KV 2/2880 (1930-1933) includes reports of Volodarsky's various meetings with Weinstein, numerous photographs of Volodarsky (for example serial 6b) and a case summary (serial 45a). At this time the Volodarskys were living at 160 Highbury New Park, an address associated with many Soviet agents, and this file includes (serial 37a) photographs of all the residents in 1932.

After this setback the Volodarskys left Britain, but soon appeared under new names in Canada, where they were interned at the start of the Second World War. Here they confessed their roles as agents in North America (Volodarsky sought to hide his earlier activity in Britain – the link was only established from information provided by his wife) and acted as defecting informants.

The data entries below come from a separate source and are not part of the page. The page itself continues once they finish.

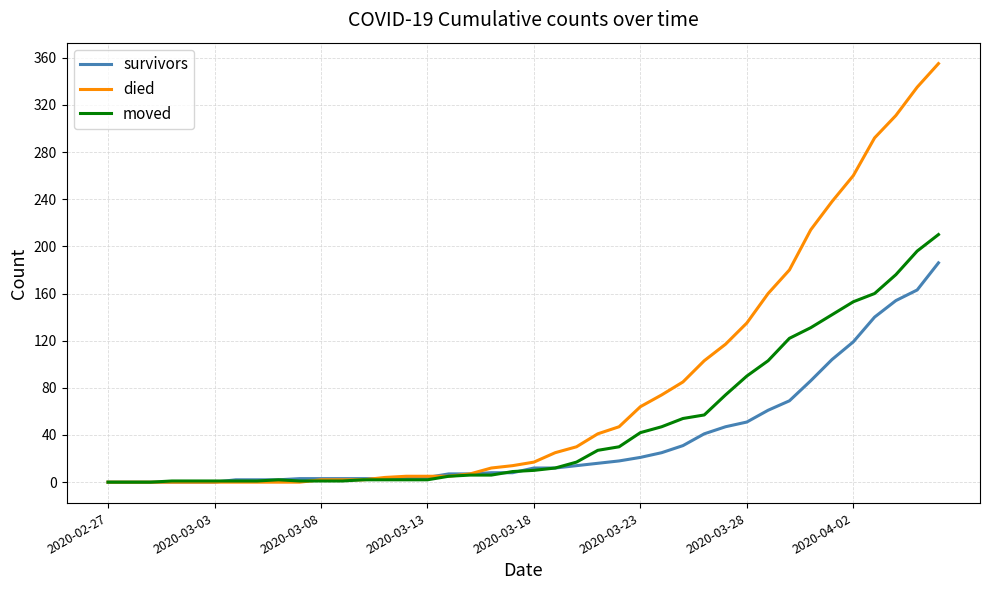

What is the sum of all moved values?

1897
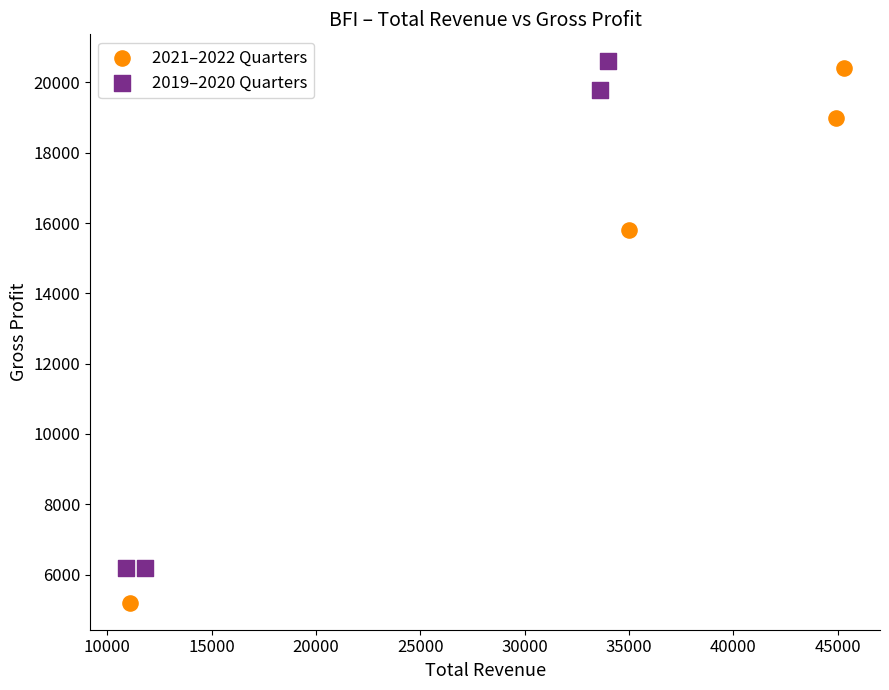

Which series has the largest Y range (max minus min)?

2021–2022 Quarters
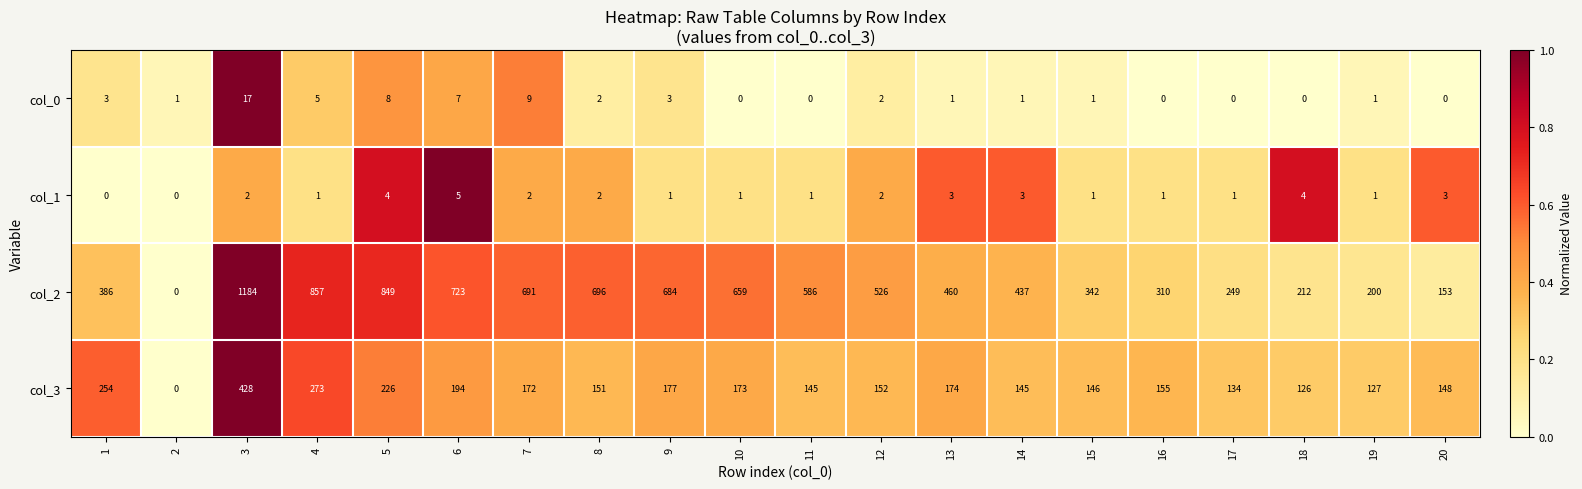

Which series changed the most between 5 and 12?

col_2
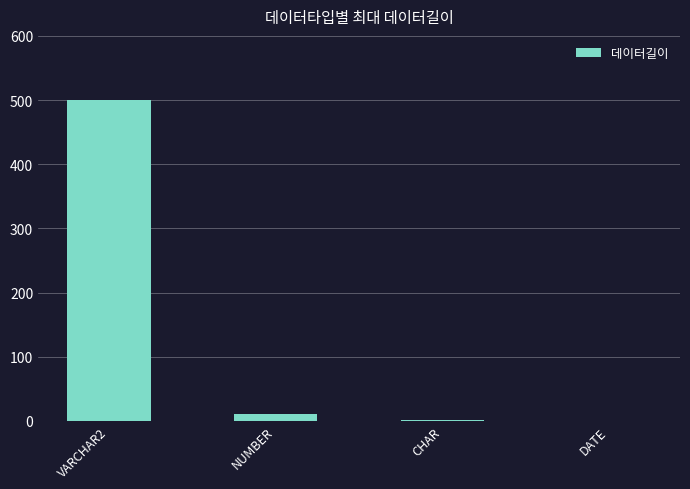

Which category has the highest value across all series?

VARCHAR2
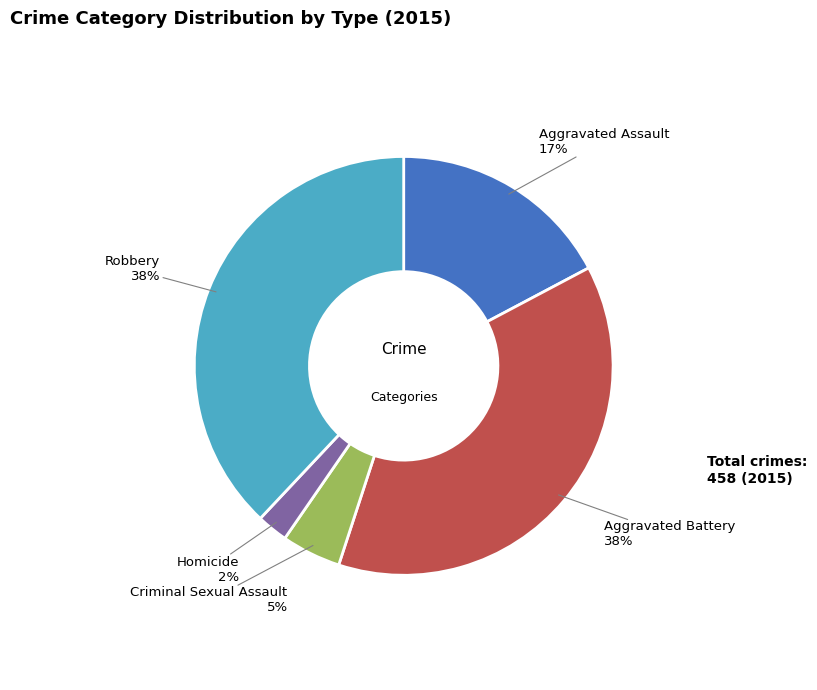

Which category has the smallest portion of the pie?

Homicide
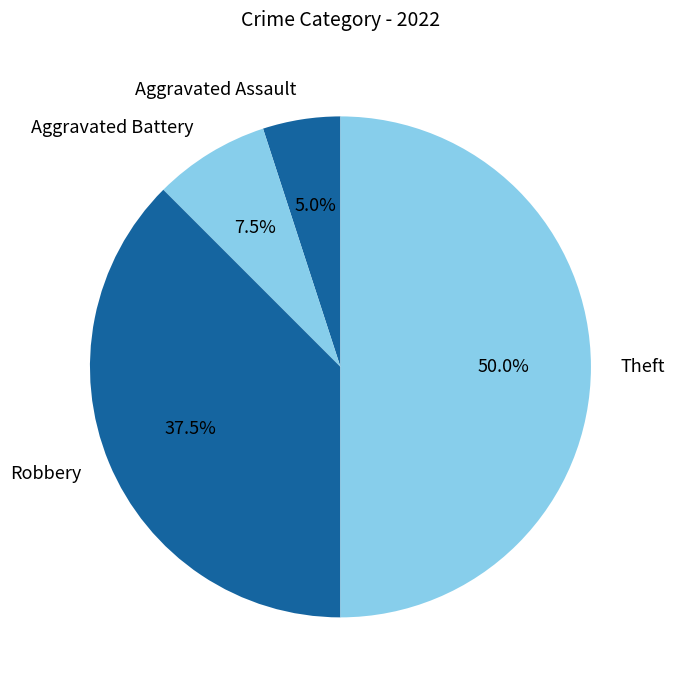

Between Theft and Aggravated Assault, which is larger?

Theft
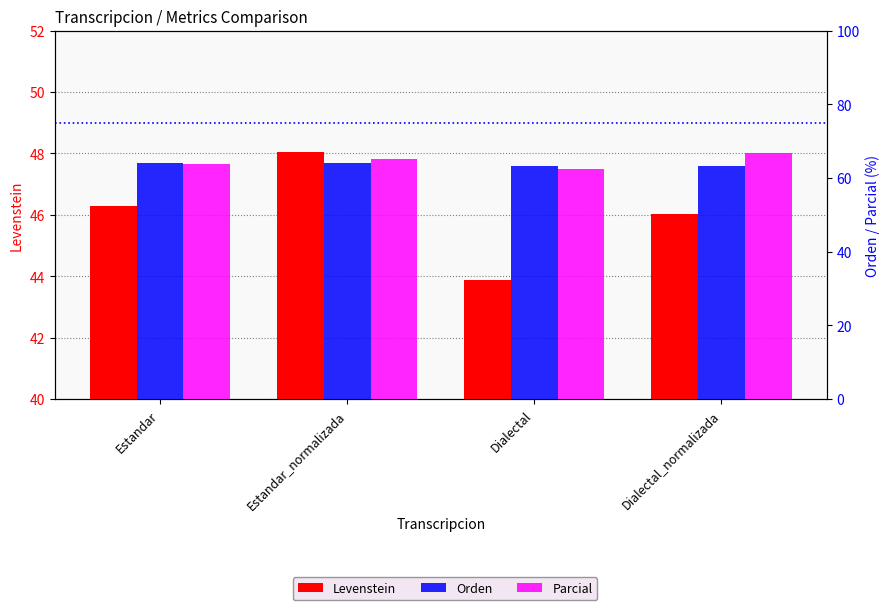

What is the average value of the Parcial series?

64.6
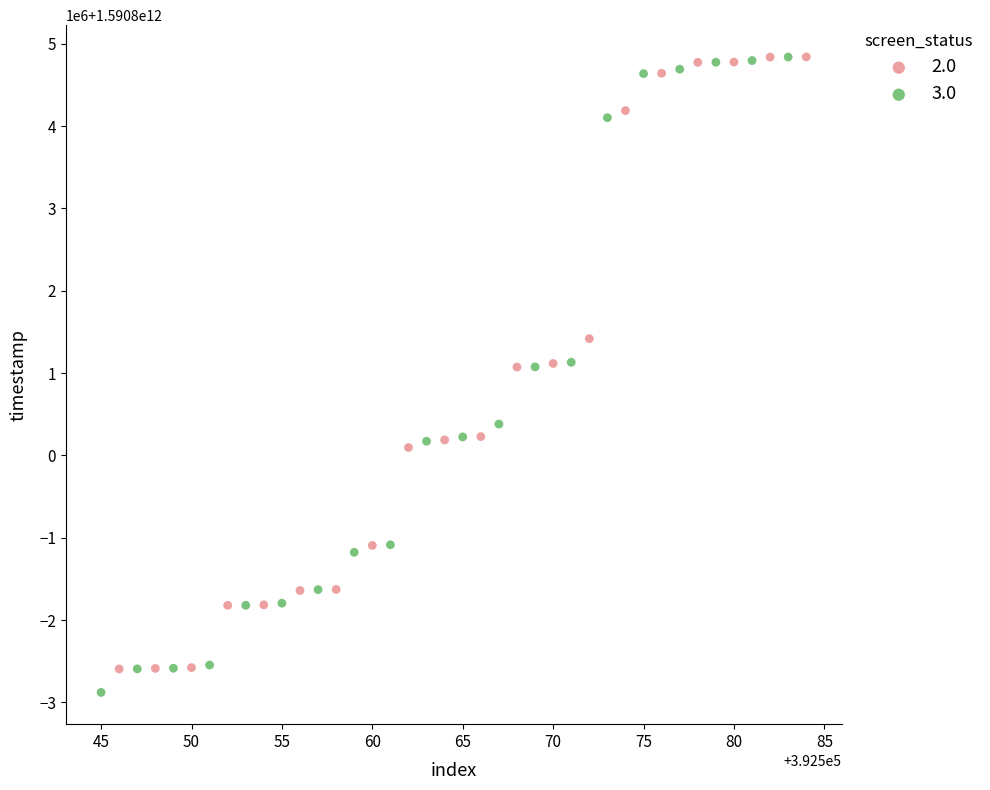

What are all the series names shown in the legend?

2.0, 3.0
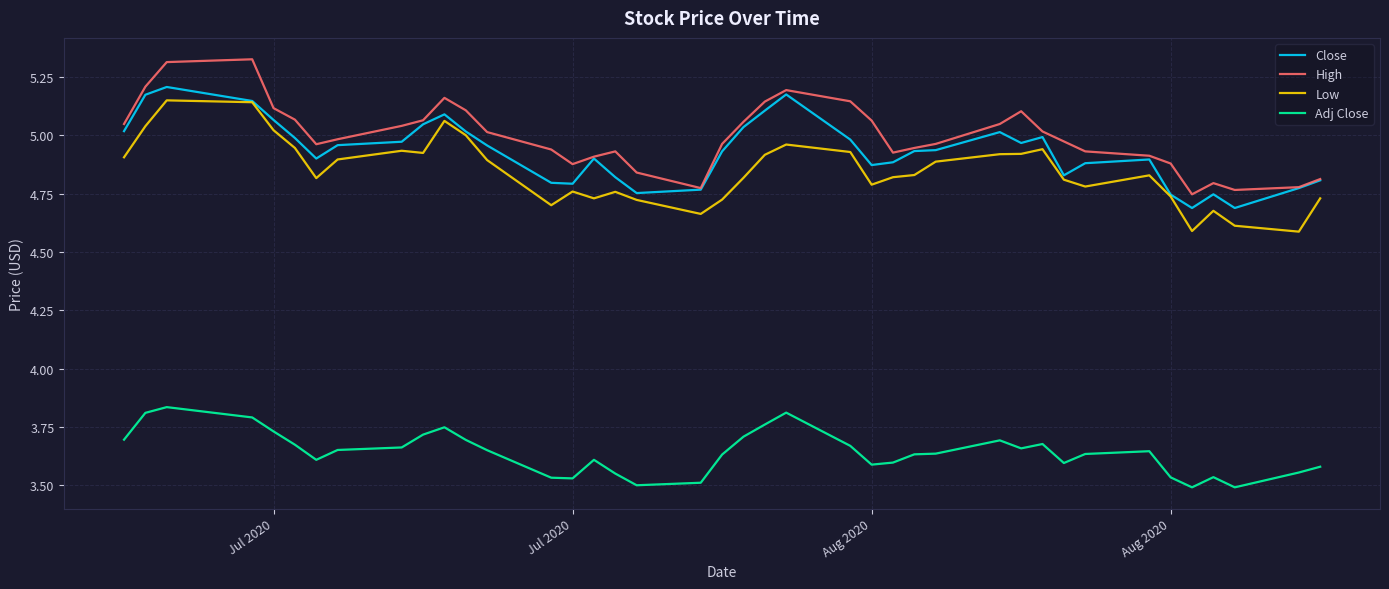

True or false: Low and High cross at least once.

False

A copy of the FBI report on their interrogations as forwarded by the Royal Canadian Mounted Police to the Security Service is at serial 115a in KV 2/2881 (1938-1941). The information provided by Volodarsky is followed up in KV 2/2882 (1944-1957), which includes a further photo of Volodarsky (serial 135c), and where he is described flatly as "An informant who was active in Soviet espionage in the United States from 1933 to 1938."

Go to Discovery to view image of KV 2/2880

Go to Discovery to view image of KV 2/2881

Go to Discovery to view image of KV 2/2882

Peter Astbury (KV 2/2884-2886) 1936-1958

Astbury was a Communist Party member during his time as a student at Cambridge. He maintained that membership through his military service and beyond, eventually admitting his allegiance.

The Security Service first began to take an interest in him in 1936 (KV 2/2884, 1936-1950) when his name began to appear in intercepted correspondence of other suspects. There is a summary of his early career at serial 36g. He did, however, manage to join the army and gain a commission before the Service could intervene, and so Captain Astbury served out the war in the GHQ Liaison regiment.

The file details how he was captured at Arnhem on 17 September 1944. After his release he seems to have courted publicity and given press interviews detailing his claims to have been involved with 'phantom' communication systems on D-Day and thereafter. The file reveals that he was in regular contact with prominent Communists such as Douglas Springhall. In 1947, Astbury joined Manchester University to work as part of the "cosmic ray team".

Astbury made his communist views public knowledge in November 1950, as reported in KV 2/2885 (1950-1953), which also documents growing disagreements between him and the leader of the Manchester team. Astbury's name became closely linked to the Cambridge spy ring when a letter from him to Guy Burgess was found among the latter's possessions in New Bond Street on 7 June 1951 shortly after Burgess defected (copy at serial 141a).

Despite a close watch being kept on his activities and contacts, no evidence seems to have emerged of Astbury passing information about his research to the Soviets. At this time, Astbury frequently travelled to Switzerland for research purposes and the Service continued to gather information on his work and contacts through to 1958 (KV 2/2886, 1953-1958).

The Kuczynski family

This release contains a number of further files on the extended Kuczynski family of Soviet intelligence officers and associates. (Those relating to Ursula Kuczynski and her two husbands, Rudolph Hamburger and Leon Beurton, have already been transferred to The National Archives (KV 2/1610 and KV 6/41-45); as have those relating to Juergen Kuczynski (KV 2/1871-1880) and Bridget Kuczynski (KV 2/1567-1569). The family was heavily involved in the Klaus Fuchs atom spy case.)

KV 2/2889-2893 (1941-1957) covers the youngest sister Renate and her husband Arthur Simpson, who worked as a senior scientist at the Ministry of Agriculture and Fisheries. KV 2/2927-2933 (1936-1957) deals with Sabine and her husband Francis Loeffler, a Cambridge educated communist lawyer. KV 2/2935-2937 (1936-1957) relate to Barbara Kuczynski and her husband Duncan McRae Taylor.